A Meta Lesson

March 21, 2019


Two giants of AI, Rich Sutton and Rodney Brookes, have recently written essays ostensibly presenting two opposing viewpoints for the future of AI research. I highly recommend reading A Bitter Lesson and the follow up A Better Lesson. Both authors pride themselves on elegant brevity, which is admirable. But both viewpoints are so rich they really need further elaboration. So this attempt at synthesis will be much more verbose but hopefully edifying. Rich Sutton the sage has delivered his teachings: it’s traditional for us junior monks researchers to provide the accompanying exposition and analysis.

First a bit of background: Rich Sutton, as far as I can tell from studying his work and hearing him speak, believes in a kind of reward-minimalism. This is the idea that everything can and should be learned from a reward signal alone. Give me a world, tell me what is better and what is worse and I will give you an agent. He seems to have a critical view of any system that tries to include any innate skill or ability. For example, why build in SLAM (Simultaneous Location and Mapping)? If the agent needs to locate itself to get a high reward, it will learn to locate. If it’s unnecessary — it won’t. If there’s a better way to get where it needs to go, it will eventually learn that instead of making a map. Why should we corrupt our agents with our own limited ideas about how to solve a problem?

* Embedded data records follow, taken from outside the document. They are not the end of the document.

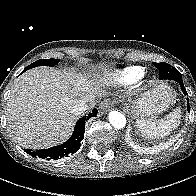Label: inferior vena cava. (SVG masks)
Returning a JSON list of instances; mask_svg holds the SVG:
<instances>
[{
    "mask_svg": "<svg viewBox=\"0 0 196 196\" xmlns=\"http://www.w3.org/2000/svg\"><path fill=\"white\" fill-rule=\"evenodd\" d=\"M88 103L84 100H75L70 106L71 112L75 115H81L88 109Z\"/></svg>",
    "mask_w": 196,
    "mask_h": 196,
    "instance_id": "obj_1",
    "label": "inferior vena cava"
}]
</instances>
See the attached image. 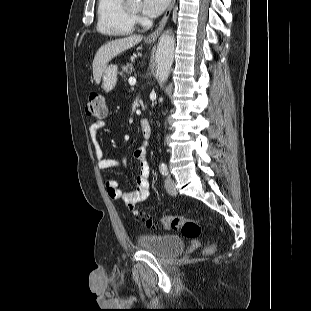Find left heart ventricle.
Wrapping results in <instances>:
<instances>
[{"instance_id":"left-heart-ventricle-1","label":"left heart ventricle","mask_w":311,"mask_h":311,"mask_svg":"<svg viewBox=\"0 0 311 311\" xmlns=\"http://www.w3.org/2000/svg\"><path fill=\"white\" fill-rule=\"evenodd\" d=\"M128 5L133 11L137 12L140 9L141 2L138 0H130Z\"/></svg>"}]
</instances>
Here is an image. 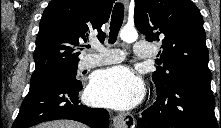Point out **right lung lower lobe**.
I'll use <instances>...</instances> for the list:
<instances>
[{
  "label": "right lung lower lobe",
  "mask_w": 221,
  "mask_h": 128,
  "mask_svg": "<svg viewBox=\"0 0 221 128\" xmlns=\"http://www.w3.org/2000/svg\"><path fill=\"white\" fill-rule=\"evenodd\" d=\"M81 90V84L58 78L31 85L13 128H28L57 119H72L91 128H108V111L81 104L78 100Z\"/></svg>",
  "instance_id": "98d812e1"
}]
</instances>
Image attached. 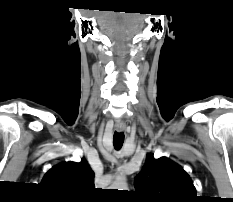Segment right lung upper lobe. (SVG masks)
Segmentation results:
<instances>
[{
    "label": "right lung upper lobe",
    "instance_id": "obj_1",
    "mask_svg": "<svg viewBox=\"0 0 233 202\" xmlns=\"http://www.w3.org/2000/svg\"><path fill=\"white\" fill-rule=\"evenodd\" d=\"M41 184L61 194L83 195L94 189V172L85 159L79 163L63 162L53 166Z\"/></svg>",
    "mask_w": 233,
    "mask_h": 202
}]
</instances>
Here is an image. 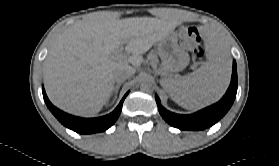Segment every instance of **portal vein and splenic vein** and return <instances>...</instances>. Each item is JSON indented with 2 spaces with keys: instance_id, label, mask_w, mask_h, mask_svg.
<instances>
[{
  "instance_id": "portal-vein-and-splenic-vein-1",
  "label": "portal vein and splenic vein",
  "mask_w": 279,
  "mask_h": 166,
  "mask_svg": "<svg viewBox=\"0 0 279 166\" xmlns=\"http://www.w3.org/2000/svg\"><path fill=\"white\" fill-rule=\"evenodd\" d=\"M113 57L117 60L124 59V56L122 55V49H119L116 52H114Z\"/></svg>"
}]
</instances>
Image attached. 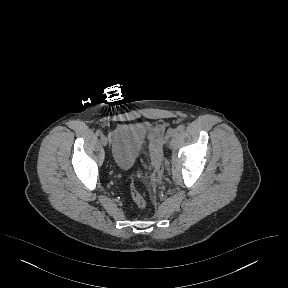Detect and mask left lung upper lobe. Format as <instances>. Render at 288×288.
Instances as JSON below:
<instances>
[{"label": "left lung upper lobe", "instance_id": "left-lung-upper-lobe-1", "mask_svg": "<svg viewBox=\"0 0 288 288\" xmlns=\"http://www.w3.org/2000/svg\"><path fill=\"white\" fill-rule=\"evenodd\" d=\"M254 220H255V217H251V218L248 220V224H251Z\"/></svg>", "mask_w": 288, "mask_h": 288}]
</instances>
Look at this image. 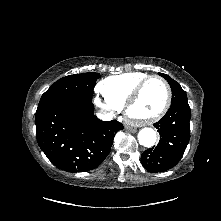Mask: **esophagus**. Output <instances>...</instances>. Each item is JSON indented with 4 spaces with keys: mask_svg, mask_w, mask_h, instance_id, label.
<instances>
[{
    "mask_svg": "<svg viewBox=\"0 0 221 221\" xmlns=\"http://www.w3.org/2000/svg\"><path fill=\"white\" fill-rule=\"evenodd\" d=\"M125 129L131 133H135L137 131L136 128L129 127V126H126Z\"/></svg>",
    "mask_w": 221,
    "mask_h": 221,
    "instance_id": "1",
    "label": "esophagus"
}]
</instances>
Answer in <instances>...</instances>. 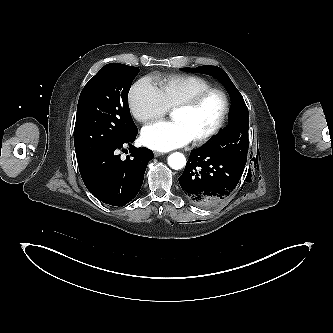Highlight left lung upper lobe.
Returning <instances> with one entry per match:
<instances>
[{
	"label": "left lung upper lobe",
	"mask_w": 333,
	"mask_h": 333,
	"mask_svg": "<svg viewBox=\"0 0 333 333\" xmlns=\"http://www.w3.org/2000/svg\"><path fill=\"white\" fill-rule=\"evenodd\" d=\"M180 69L187 72H199L211 75L224 84L231 98L229 127L228 129L221 130L219 136L214 138L205 147L245 166L249 148V116L247 106L240 92L234 86L228 75L219 67L206 65L199 66L198 68Z\"/></svg>",
	"instance_id": "left-lung-upper-lobe-1"
}]
</instances>
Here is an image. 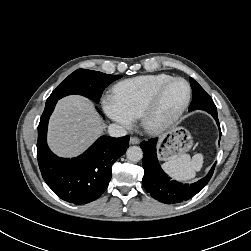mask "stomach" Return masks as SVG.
<instances>
[{
	"label": "stomach",
	"instance_id": "0dacf381",
	"mask_svg": "<svg viewBox=\"0 0 251 251\" xmlns=\"http://www.w3.org/2000/svg\"><path fill=\"white\" fill-rule=\"evenodd\" d=\"M192 139L183 127H176L160 138V159L170 160L188 151L192 147Z\"/></svg>",
	"mask_w": 251,
	"mask_h": 251
}]
</instances>
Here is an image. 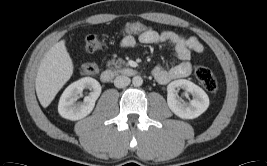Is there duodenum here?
<instances>
[{
    "label": "duodenum",
    "instance_id": "410a0bca",
    "mask_svg": "<svg viewBox=\"0 0 267 166\" xmlns=\"http://www.w3.org/2000/svg\"><path fill=\"white\" fill-rule=\"evenodd\" d=\"M118 75L136 76L137 71L131 67L108 68L101 72L100 79L104 83H109Z\"/></svg>",
    "mask_w": 267,
    "mask_h": 166
}]
</instances>
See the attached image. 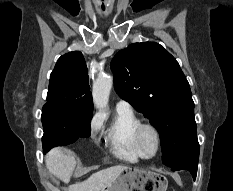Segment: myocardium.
<instances>
[{
  "label": "myocardium",
  "mask_w": 233,
  "mask_h": 191,
  "mask_svg": "<svg viewBox=\"0 0 233 191\" xmlns=\"http://www.w3.org/2000/svg\"><path fill=\"white\" fill-rule=\"evenodd\" d=\"M146 130H150L154 136H155V140H156V149L153 153H149L146 151V149L144 148V145H143V133L146 131ZM135 142L139 148V150L143 153L144 156H146L147 158H152V157H155L160 149H161V135H160V132L158 130V128L150 123V122H143V123H140L136 130H135Z\"/></svg>",
  "instance_id": "obj_1"
}]
</instances>
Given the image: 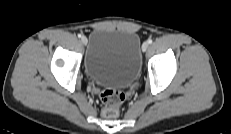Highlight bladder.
Listing matches in <instances>:
<instances>
[{
  "label": "bladder",
  "instance_id": "1",
  "mask_svg": "<svg viewBox=\"0 0 231 134\" xmlns=\"http://www.w3.org/2000/svg\"><path fill=\"white\" fill-rule=\"evenodd\" d=\"M87 43L84 69L91 81L104 87L127 88L138 79L141 40L135 32L96 29Z\"/></svg>",
  "mask_w": 231,
  "mask_h": 134
}]
</instances>
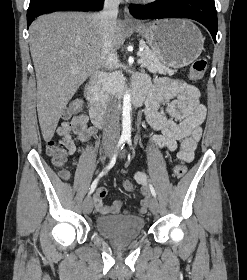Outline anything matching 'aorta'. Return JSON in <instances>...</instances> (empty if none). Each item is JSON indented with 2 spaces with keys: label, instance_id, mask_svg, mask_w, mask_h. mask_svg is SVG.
Wrapping results in <instances>:
<instances>
[{
  "label": "aorta",
  "instance_id": "aorta-1",
  "mask_svg": "<svg viewBox=\"0 0 247 280\" xmlns=\"http://www.w3.org/2000/svg\"><path fill=\"white\" fill-rule=\"evenodd\" d=\"M131 96L126 92L123 96L122 106V135L129 136L131 134Z\"/></svg>",
  "mask_w": 247,
  "mask_h": 280
}]
</instances>
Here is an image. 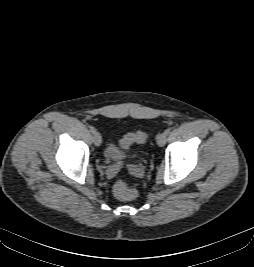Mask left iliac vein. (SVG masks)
I'll return each instance as SVG.
<instances>
[{
    "label": "left iliac vein",
    "instance_id": "left-iliac-vein-1",
    "mask_svg": "<svg viewBox=\"0 0 254 267\" xmlns=\"http://www.w3.org/2000/svg\"><path fill=\"white\" fill-rule=\"evenodd\" d=\"M166 140H167V134L164 132V133H161L157 136V144L159 146H163L165 143H166Z\"/></svg>",
    "mask_w": 254,
    "mask_h": 267
}]
</instances>
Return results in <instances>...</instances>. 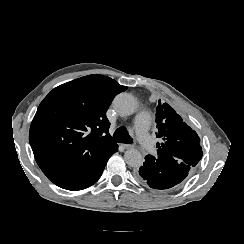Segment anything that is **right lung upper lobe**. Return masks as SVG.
<instances>
[{"label":"right lung upper lobe","mask_w":244,"mask_h":244,"mask_svg":"<svg viewBox=\"0 0 244 244\" xmlns=\"http://www.w3.org/2000/svg\"><path fill=\"white\" fill-rule=\"evenodd\" d=\"M126 89L109 77L92 74L62 84L44 98L31 123L29 141L45 175L116 145L108 132L106 111Z\"/></svg>","instance_id":"right-lung-upper-lobe-1"}]
</instances>
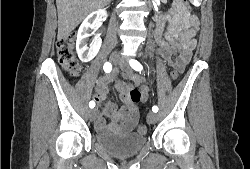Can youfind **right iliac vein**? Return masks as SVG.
I'll return each mask as SVG.
<instances>
[{"instance_id":"right-iliac-vein-1","label":"right iliac vein","mask_w":250,"mask_h":169,"mask_svg":"<svg viewBox=\"0 0 250 169\" xmlns=\"http://www.w3.org/2000/svg\"><path fill=\"white\" fill-rule=\"evenodd\" d=\"M110 61H111L113 64H119L120 58H119L118 55L112 54V55L110 56ZM97 114H98L97 109H91V110H89V119H90L91 121H94L95 118H96V116H97Z\"/></svg>"}]
</instances>
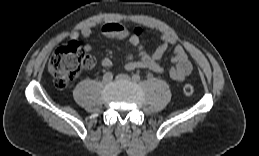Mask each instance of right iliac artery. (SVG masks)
<instances>
[{"label": "right iliac artery", "mask_w": 259, "mask_h": 156, "mask_svg": "<svg viewBox=\"0 0 259 156\" xmlns=\"http://www.w3.org/2000/svg\"><path fill=\"white\" fill-rule=\"evenodd\" d=\"M113 78L112 72H106L103 76V79H109L111 80Z\"/></svg>", "instance_id": "right-iliac-artery-1"}]
</instances>
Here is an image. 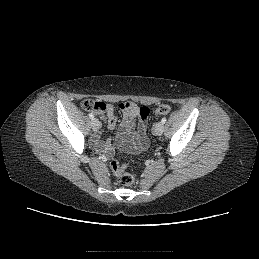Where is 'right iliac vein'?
I'll return each mask as SVG.
<instances>
[{
	"label": "right iliac vein",
	"mask_w": 259,
	"mask_h": 259,
	"mask_svg": "<svg viewBox=\"0 0 259 259\" xmlns=\"http://www.w3.org/2000/svg\"><path fill=\"white\" fill-rule=\"evenodd\" d=\"M91 127L94 131L98 130L100 127V123L97 119H92L91 121Z\"/></svg>",
	"instance_id": "63e3f726"
}]
</instances>
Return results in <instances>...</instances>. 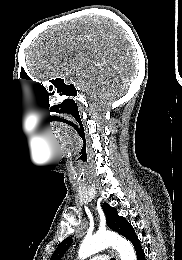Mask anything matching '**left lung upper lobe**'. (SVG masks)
Wrapping results in <instances>:
<instances>
[{
  "instance_id": "5c2ea615",
  "label": "left lung upper lobe",
  "mask_w": 182,
  "mask_h": 260,
  "mask_svg": "<svg viewBox=\"0 0 182 260\" xmlns=\"http://www.w3.org/2000/svg\"><path fill=\"white\" fill-rule=\"evenodd\" d=\"M104 213L106 215L107 224L110 229L123 235L124 237L132 229V226L127 222L123 216H119L117 210L111 207L109 204L104 203L102 205ZM72 238L68 237L64 239L56 248L52 254L50 260H61L64 253L72 244Z\"/></svg>"
}]
</instances>
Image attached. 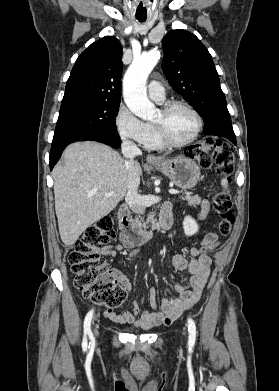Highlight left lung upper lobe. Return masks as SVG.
Segmentation results:
<instances>
[{
  "label": "left lung upper lobe",
  "instance_id": "left-lung-upper-lobe-1",
  "mask_svg": "<svg viewBox=\"0 0 279 391\" xmlns=\"http://www.w3.org/2000/svg\"><path fill=\"white\" fill-rule=\"evenodd\" d=\"M162 70L173 90L204 119V134L235 135L212 57L202 42L182 29L163 39Z\"/></svg>",
  "mask_w": 279,
  "mask_h": 391
}]
</instances>
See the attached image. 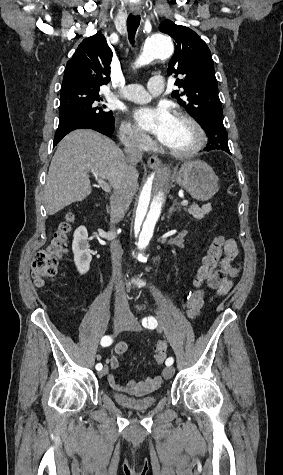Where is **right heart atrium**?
Returning a JSON list of instances; mask_svg holds the SVG:
<instances>
[{
  "label": "right heart atrium",
  "instance_id": "obj_1",
  "mask_svg": "<svg viewBox=\"0 0 283 475\" xmlns=\"http://www.w3.org/2000/svg\"><path fill=\"white\" fill-rule=\"evenodd\" d=\"M131 67V64L127 69ZM117 133L125 152L144 154L151 148V140L140 133L130 121L123 120L117 126Z\"/></svg>",
  "mask_w": 283,
  "mask_h": 475
}]
</instances>
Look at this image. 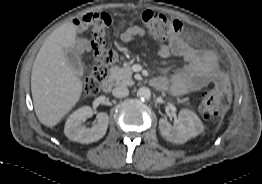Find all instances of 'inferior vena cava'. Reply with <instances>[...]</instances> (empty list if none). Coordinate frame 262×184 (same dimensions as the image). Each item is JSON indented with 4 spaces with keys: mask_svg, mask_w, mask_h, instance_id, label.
Instances as JSON below:
<instances>
[{
    "mask_svg": "<svg viewBox=\"0 0 262 184\" xmlns=\"http://www.w3.org/2000/svg\"><path fill=\"white\" fill-rule=\"evenodd\" d=\"M112 94L116 98H123V97L128 96L129 90L127 87L119 86L113 89Z\"/></svg>",
    "mask_w": 262,
    "mask_h": 184,
    "instance_id": "inferior-vena-cava-1",
    "label": "inferior vena cava"
}]
</instances>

Many reward-minimalists believe that some kind of meta-learning will take place if a sufficiently intelligent agent interacts with a complex environment. I think Rich has a rich and nuanced view on this, which I don’t fully comprehend. I tried to ask him and David Silver at a NeurIPS panel last year but the question came out all garbled because I was nervous and jet-lagged. Either way, it’s intuitive that an agent shouldn’t just learn how to increase its reward. In a sufficiently rich environment it should improve its methods of learning, e.g. develop curiosity, reasoning etc. This is also related to recursive self-improvement, the idea that an agent could learn to modify itself and that the subsequent better version could do that again, improving each time.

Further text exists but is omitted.